Records below:

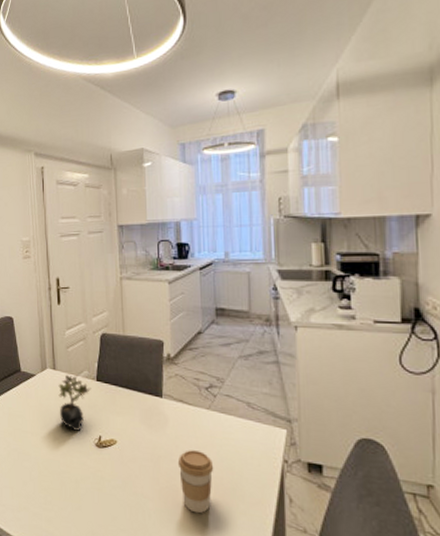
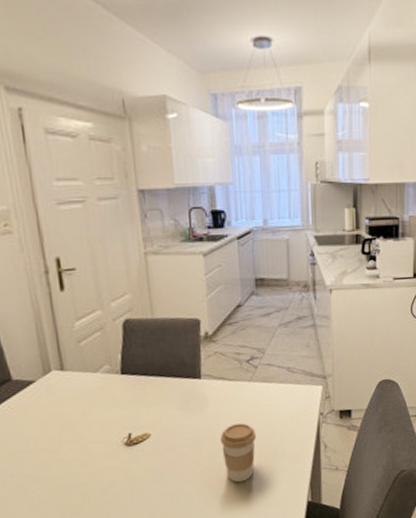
succulent plant: present [58,374,92,431] -> none [69,373,115,435]

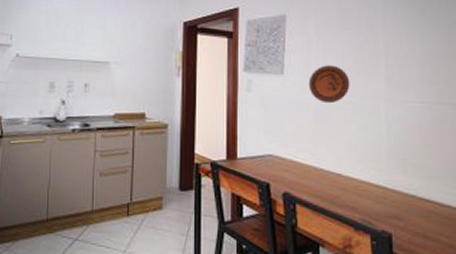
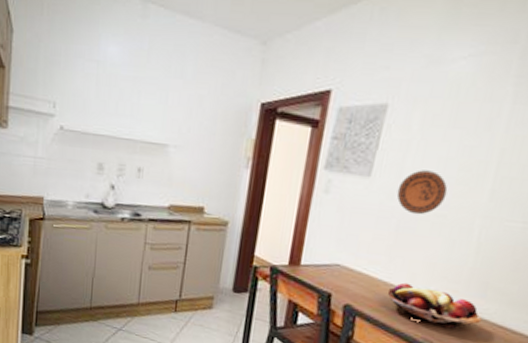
fruit basket: none [319,166,410,207] -> present [387,282,483,329]

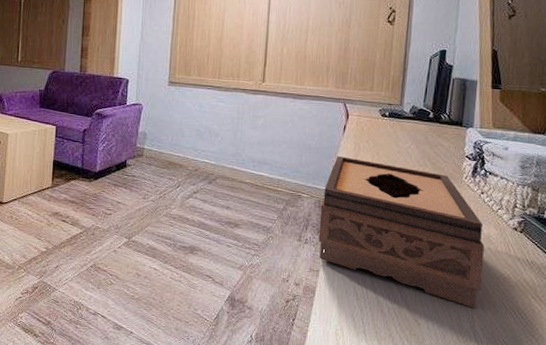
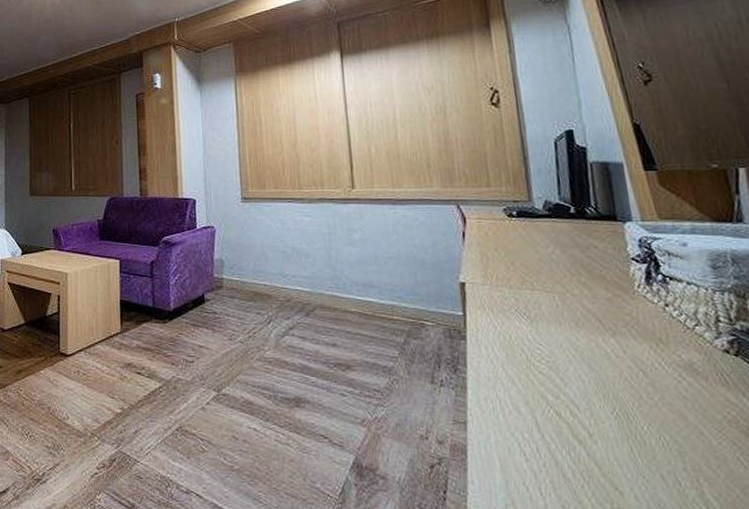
tissue box: present [318,156,484,308] -> none [452,271,699,467]

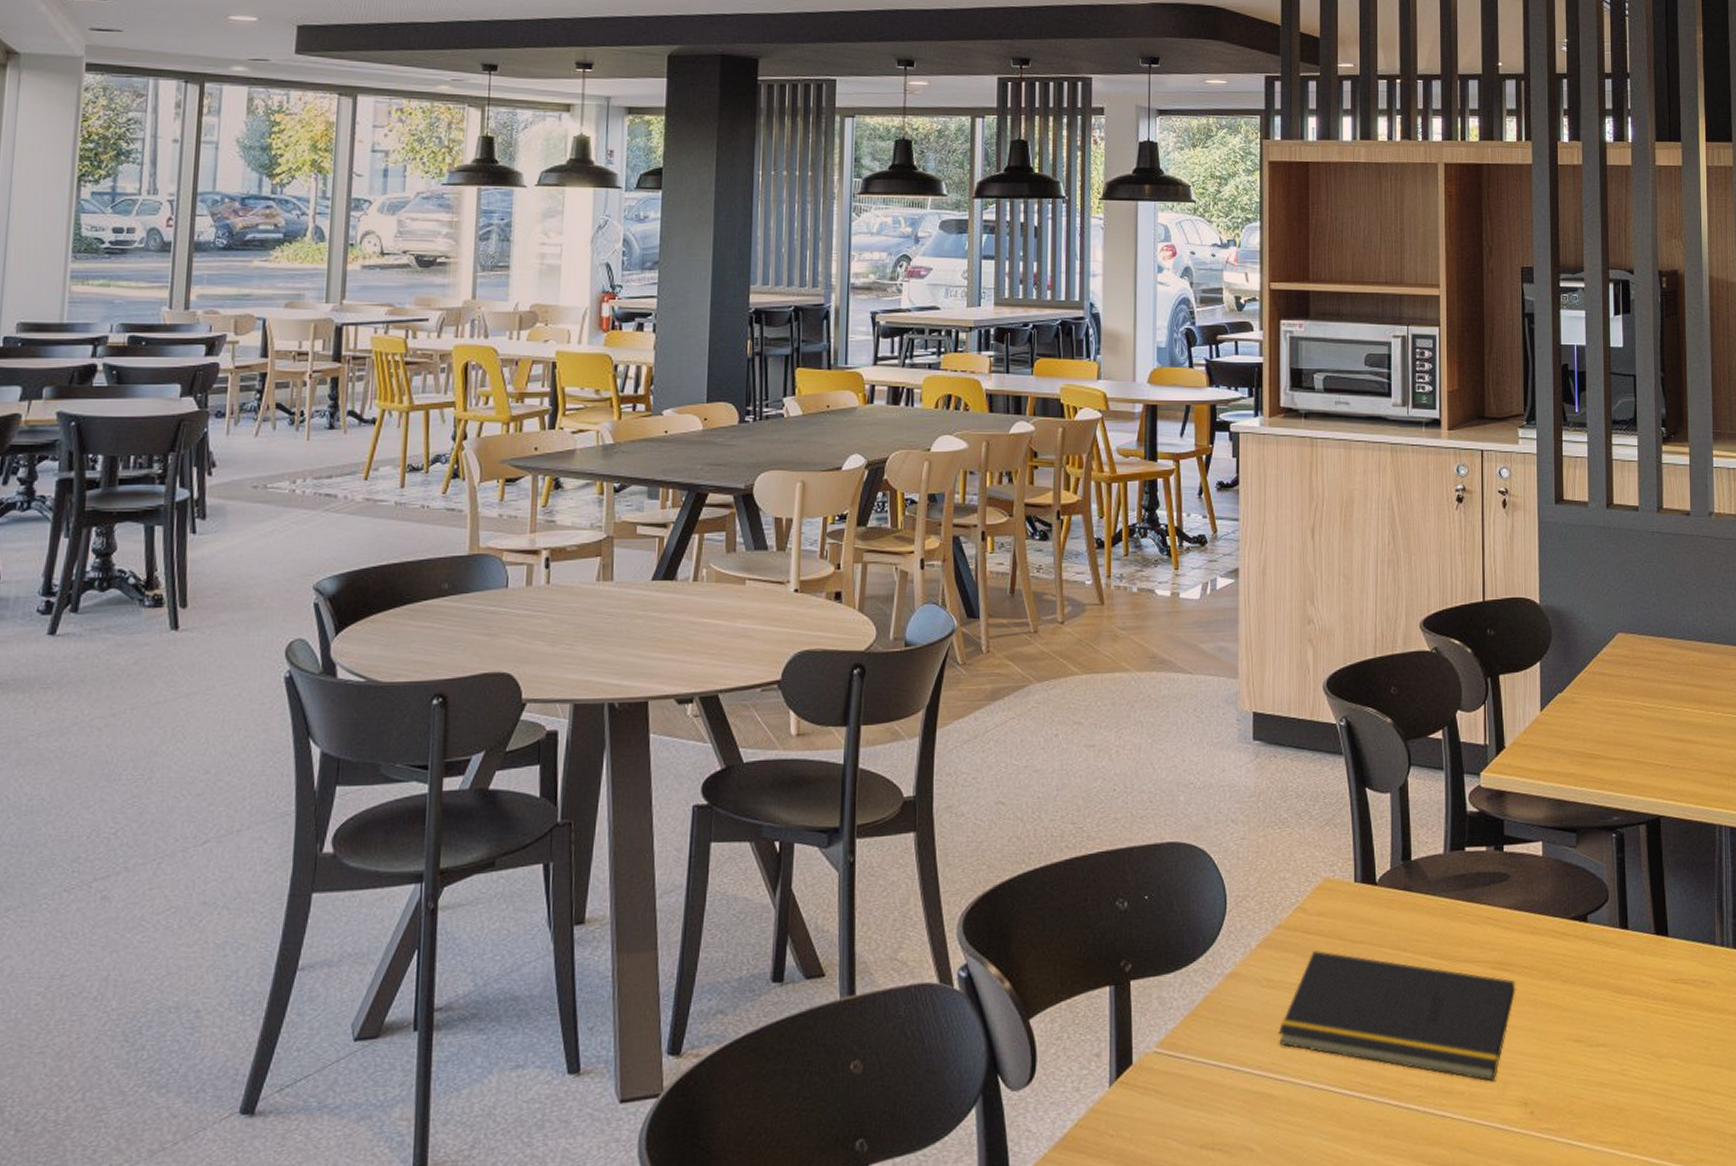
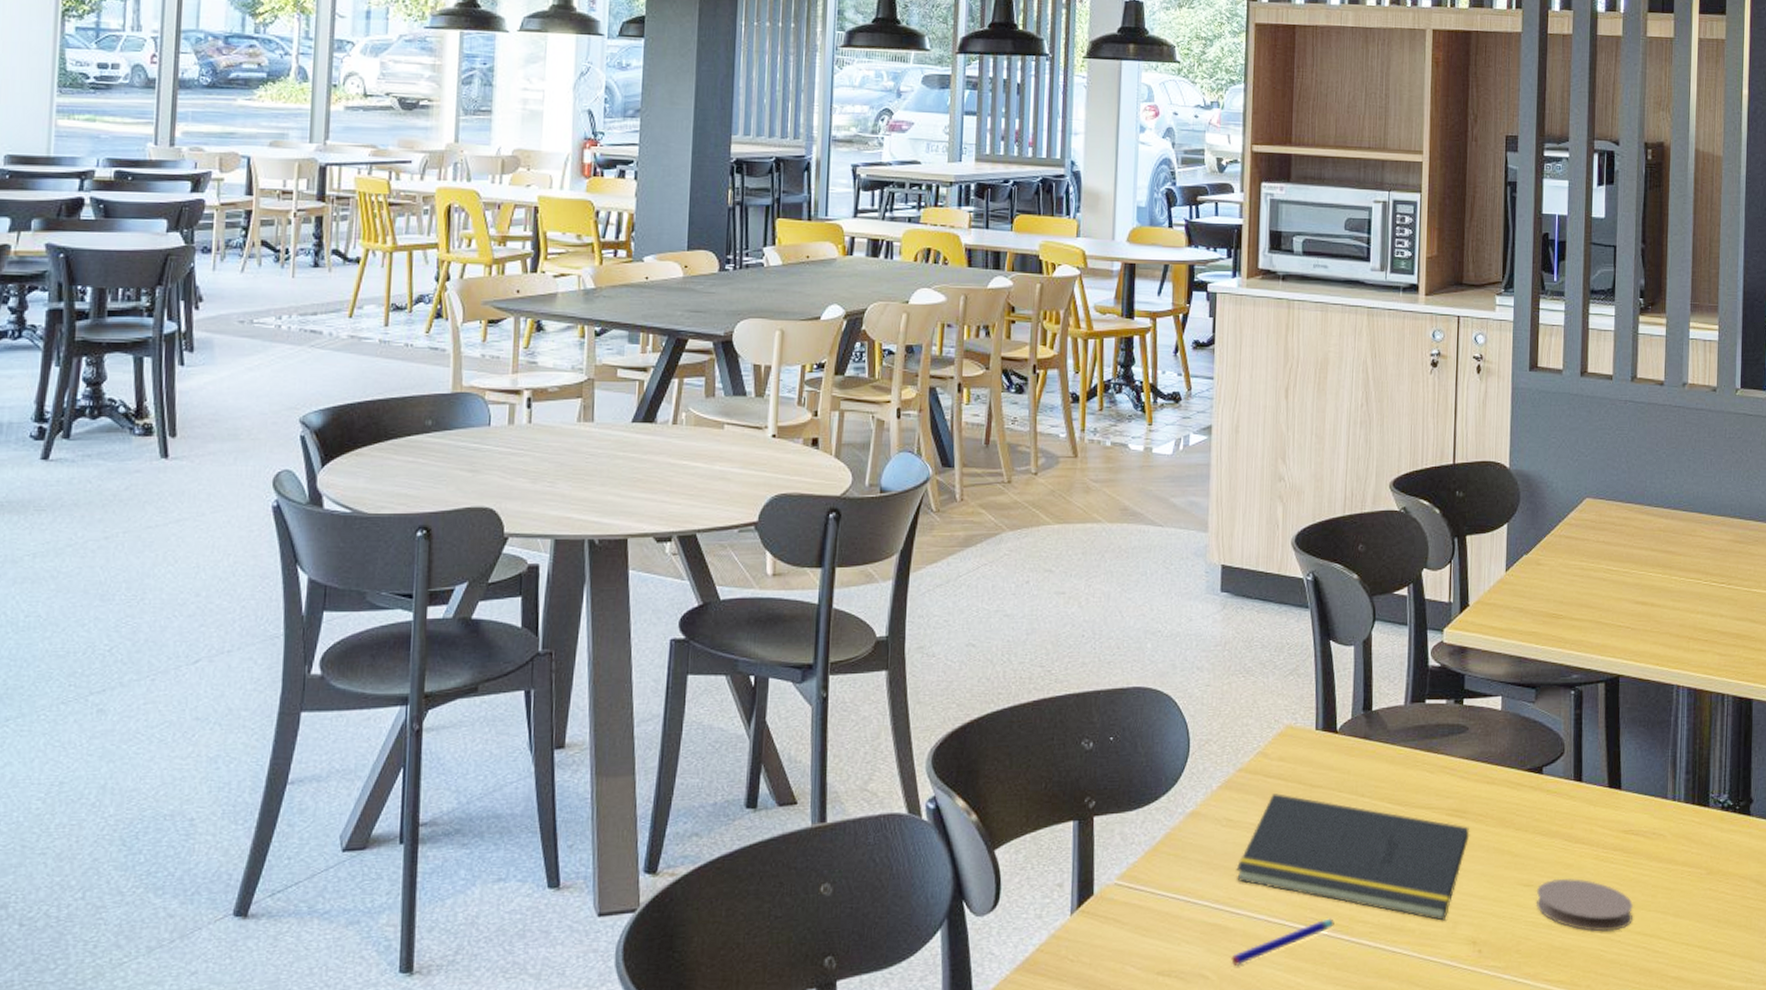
pen: none [1276,1082,1381,1136] -> present [1231,918,1334,966]
coaster: none [1588,1032,1686,1088] -> present [1537,878,1633,932]

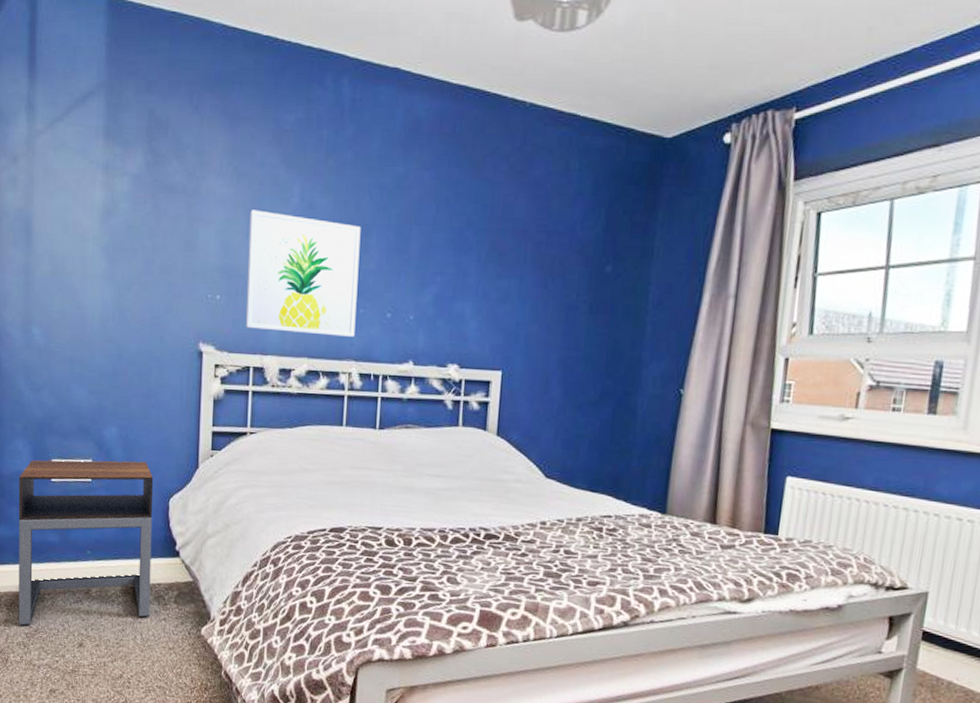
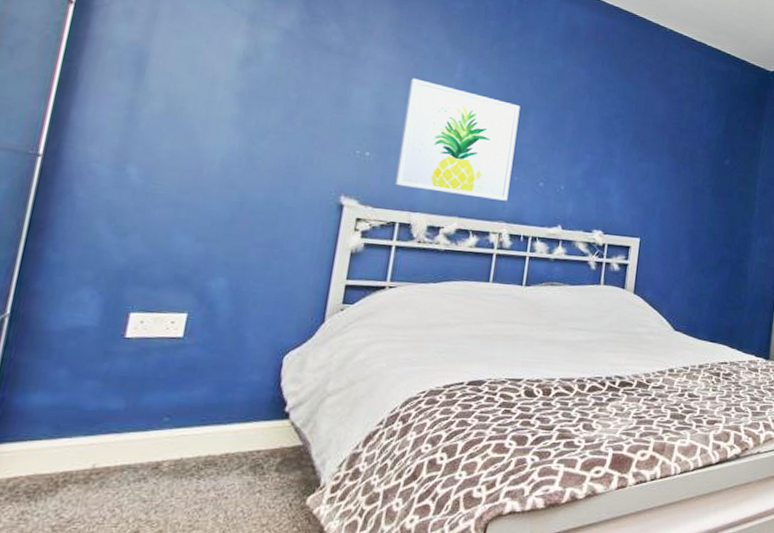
nightstand: present [18,459,153,626] -> none [41,313,266,517]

End of Records.

*Exercise instructions*
The output must be every line of the records, printed exactly, with the pictures omitted.

*Solution to this task*
succulent plant: present [58,374,92,431] -> none [69,373,115,435]

fruit basket: none [319,166,410,207] -> present [387,282,483,329]

tissue box: present [318,156,484,308] -> none [452,271,699,467]

pen: none [1276,1082,1381,1136] -> present [1231,918,1334,966]
coaster: none [1588,1032,1686,1088] -> present [1537,878,1633,932]

nightstand: present [18,459,153,626] -> none [41,313,266,517]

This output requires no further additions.